A pesar del impacto positivo, el grupo opera sin estructura de fundación y enfrentando grandes desafíos logísticos. Los barberos, que se autodefinen como integrantes de la «clase baja», financian cada jornada de su propio bolsillo. «Todo corre por cuenta nuestra. Ponemos nuestras herramientas, pagamos el Uber, el remís o el colectivo. Por ahí estamos todo el día sin comer para satisfacer a esta gente que realmente lo necesita», explicó Leandro con crudeza.
La relación con las autoridades fue decepcionante para el grupo. Leandro relató que tuvieron un encuentro con autoridades municipales quien les prometió movilidad para trasladar las donaciones de ropa y comida. Sin embargo, la ayuda nunca llegó: «Sinceramente se desaparecieron, no mandaron un mensaje ni nada. Nos han dejado a la deriva, prácticamente solos», denunció el barbero, quien aseguró que él mismo podría conducir el vehículo si la municipalidad cumpliera con lo pactado.
Para quienes viven en la calle, el momento de sentarse en la silla de barbero es un refugio de humanidad. Detrás de cada corte hay historias marcadas por el consumo de drogas, problemas familiares y, en casos alarmantes, intentos de suicidio. «Tratamos de sacarlos adelante como podemos, dándoles la palabra de Dios y diciéndoles que la vida no se va a acabar», comentó Leandro.
El dolor se agudiza al ver a niños en esta situación, una realidad que el grupo denuncia como una falla del sistema: «Hay un montón de criaturas en la calle que no se merecen estar ahí, y la municipalidad y el gobierno están arriba nuestro, pero nosotros con un poquito de esfuerzo logramos grandes cosas».
La empatía del grupo tiene raíces profundas. No buscan fama ni reconocimiento: actúan porque conocen de cerca la necesidad. “Nosotros también tuvimos días en los que no había un plato de comida en la mesa, y ellos viven esa realidad todos los días. A mí la estética no me va a cambiar nada, ni busco hacer fama, pero hoy las redes sociales ayudan mucho para que más gente se acerque y colabore”, confesó Leandro.
Para ellos, la mayor recompensa no es económica, sino humana. “Muchos nos abrazan, se ponen a llorar y eso te parte el alma. Recibir un ‘te quiero’ o un ‘gracias’ en la calle te llena el alma”, expresó el joven barbero.
Cómo colaborar
El grupo se organiza cada semana a través de WhatsApp para coordinar las jornadas, que suelen realizarse los jueves (siempre que el clima lo permita). Para seguir ayudando, necesitan:
- Mercadería y alimentos no perecederos para cocinar viandas.

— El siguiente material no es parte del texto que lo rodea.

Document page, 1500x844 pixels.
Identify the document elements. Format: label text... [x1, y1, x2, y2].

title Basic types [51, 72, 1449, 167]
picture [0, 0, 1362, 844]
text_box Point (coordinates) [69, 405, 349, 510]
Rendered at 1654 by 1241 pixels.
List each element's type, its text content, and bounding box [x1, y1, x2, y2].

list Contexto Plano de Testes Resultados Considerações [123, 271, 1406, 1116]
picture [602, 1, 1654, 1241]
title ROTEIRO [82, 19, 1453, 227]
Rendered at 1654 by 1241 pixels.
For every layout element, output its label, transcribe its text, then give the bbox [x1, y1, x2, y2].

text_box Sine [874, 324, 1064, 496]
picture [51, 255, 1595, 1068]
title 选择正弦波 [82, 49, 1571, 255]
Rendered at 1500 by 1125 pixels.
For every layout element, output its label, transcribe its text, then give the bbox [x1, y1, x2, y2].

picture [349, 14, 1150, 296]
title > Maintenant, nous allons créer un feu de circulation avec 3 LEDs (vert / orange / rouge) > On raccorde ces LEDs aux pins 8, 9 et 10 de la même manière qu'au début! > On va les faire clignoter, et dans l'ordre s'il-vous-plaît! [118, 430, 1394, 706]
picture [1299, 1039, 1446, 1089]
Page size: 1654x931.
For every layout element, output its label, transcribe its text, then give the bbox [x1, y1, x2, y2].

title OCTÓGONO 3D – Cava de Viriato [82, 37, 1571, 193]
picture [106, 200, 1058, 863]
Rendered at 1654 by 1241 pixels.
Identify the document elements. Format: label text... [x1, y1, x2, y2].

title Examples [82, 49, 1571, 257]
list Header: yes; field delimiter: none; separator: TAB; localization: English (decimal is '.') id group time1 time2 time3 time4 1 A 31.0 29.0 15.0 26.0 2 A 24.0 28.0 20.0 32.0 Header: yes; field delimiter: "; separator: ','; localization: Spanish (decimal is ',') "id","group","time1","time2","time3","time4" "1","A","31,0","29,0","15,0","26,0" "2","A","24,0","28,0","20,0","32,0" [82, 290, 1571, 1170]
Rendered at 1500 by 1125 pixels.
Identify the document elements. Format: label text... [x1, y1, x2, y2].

- Ropa y calzado en buen estado.
- Nuevos barberos: Cualquier profesional, sin importar su nivel de experiencia, es bienvenido a sumarse con sus herramientas.
«Todo aquel que se quiera sumar a cortar el pelo con nosotros, bienvenido sea siempre», concluyó Leandro, invitando a la comunidad a ser parte de esta cadena que busca, ante todo, que los olvidados de la ciudad se vayan, al menos por un momento, felices.